• [TO-DO ITEM]
Edit the entries below by changing "Menu" to "Menukort" and leaving every other word as it is. Leave the pictures out of your answer.

• [LISTED ENTRIES]
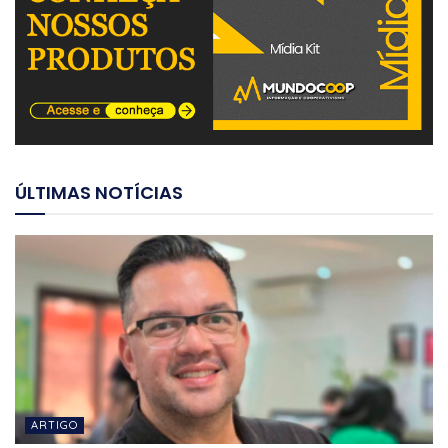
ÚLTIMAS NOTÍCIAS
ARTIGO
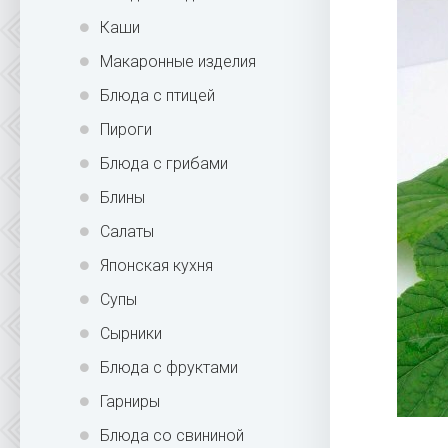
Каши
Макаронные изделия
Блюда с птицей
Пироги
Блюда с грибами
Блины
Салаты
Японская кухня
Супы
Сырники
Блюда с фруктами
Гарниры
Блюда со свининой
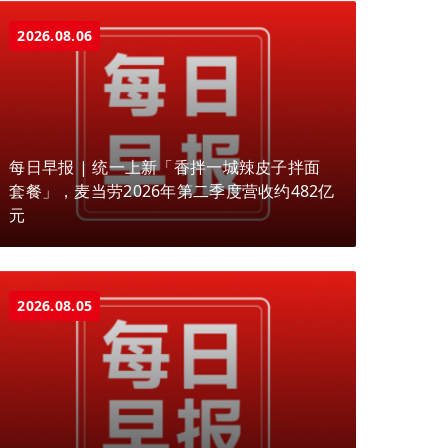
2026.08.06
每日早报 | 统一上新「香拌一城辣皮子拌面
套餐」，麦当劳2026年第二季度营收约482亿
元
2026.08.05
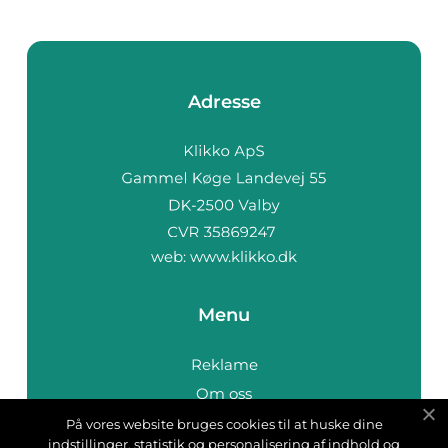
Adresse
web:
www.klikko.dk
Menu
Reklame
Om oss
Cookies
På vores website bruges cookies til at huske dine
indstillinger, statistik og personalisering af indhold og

• [ANSWER BOX]
ÚLTIMAS NOTÍCIAS
ARTIGO
Каши
Макаронные изделия
Блюда с птицей
Пироги
Блюда с грибами
Блины
Салаты
Японская кухня
Супы
Сырники
Блюда с фруктами
Гарниры
Блюда со свининой
2026.08.06
每日早报 | 统一上新「香拌一城辣皮子拌面
套餐」，麦当劳2026年第二季度营收约482亿
元
2026.08.05
Adresse
web:
www.klikko.dk
Menukort
Reklame
Om oss
Cookies
På vores website bruges cookies til at huske dine
indstillinger, statistik og personalisering af indhold og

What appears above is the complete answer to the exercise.